Предыдущая Следующая
Реклама для Маяковскаго отнюдь не прихоть, но крайняя необходимость. Чтоб стихи его дошли до одного, они должны дойти до тысяч и тысяч. Это не тщеславие, а особенности поэтическаго организма. Можно ли корить отменно хороший автомобиль "Форд" за то, что он никак не помещается на полочке рядом с китайскими болванчиками? Когда стихи Ахматовой читаешь вслух, не то что в огромном зале, даже в тесной спаленке - это почти оскорбление, их надобно не говорить, но шептать. А "камерный Маяковский" это явная бессмыслица. Его стихи надо реветь, трубить, изрыгать на площадях. Поэтому тираж для Маяковскаго вопрос существования. С величайшей настойчивостью, находчивостью, остроумием он расширяет тесную базу современной русской поэзии. Его стихи готовы стать частушками, поговорками, злободневными остротами, новым народным плачем и улюлюканьем.
Голос у Маяковского необычайной силы. Он умеет слова произносить так, что они падают, как камни, пущенные из пращи. Его речь монументальна. Его сила - в силе. Его образы,- пусть порой невзыскательные - как-то физически больше обычных. Иногда Маяковский старается еще усилить это впечатление наивным приемом - арифметикой. Он очень любит говорить о тысячах тысяч и миллионах миллионов. Но наивности у Маяковского сколько угодно. Оглянитесь на эти неожиданно выскакивающие в стихах имена Галифэ, Бяликов, Тальони, Гофманов, прочих и вы вспомните бедненького сенегальца перед витринами rue de la Paix.

ЗАДАНИЕ: Установите, согласуются ли с фрагментом о Маяковском утверждения: (а) стихи Ахматовой следует читать вслух в огромном зале; (б) реклама для Маяковского названа крайней необходимостью; (в) Маяковский любит говорить о тысячах тысяч и миллионах миллионов. На каждое ответьте «да» или «нет», подтвердив ответ точной цитатой из фрагмента. Приведённый далее материал для работы не понадобится.

ИСХОДНЫЕ ДАННЫЕ:

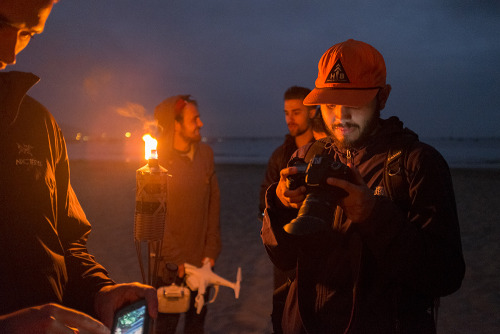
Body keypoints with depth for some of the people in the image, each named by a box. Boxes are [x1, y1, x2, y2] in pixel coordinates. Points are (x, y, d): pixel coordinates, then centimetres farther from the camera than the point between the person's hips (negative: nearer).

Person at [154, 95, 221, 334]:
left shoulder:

ОТВЕТ:
(а) Нет: «их надобно не говорить, но шептать».
(б) Да: «Реклама для Маяковскаго отнюдь не прихоть, но крайняя необходимость».
(в) Да: «Он очень любит говорить о тысячах тысяч и миллионах миллионов».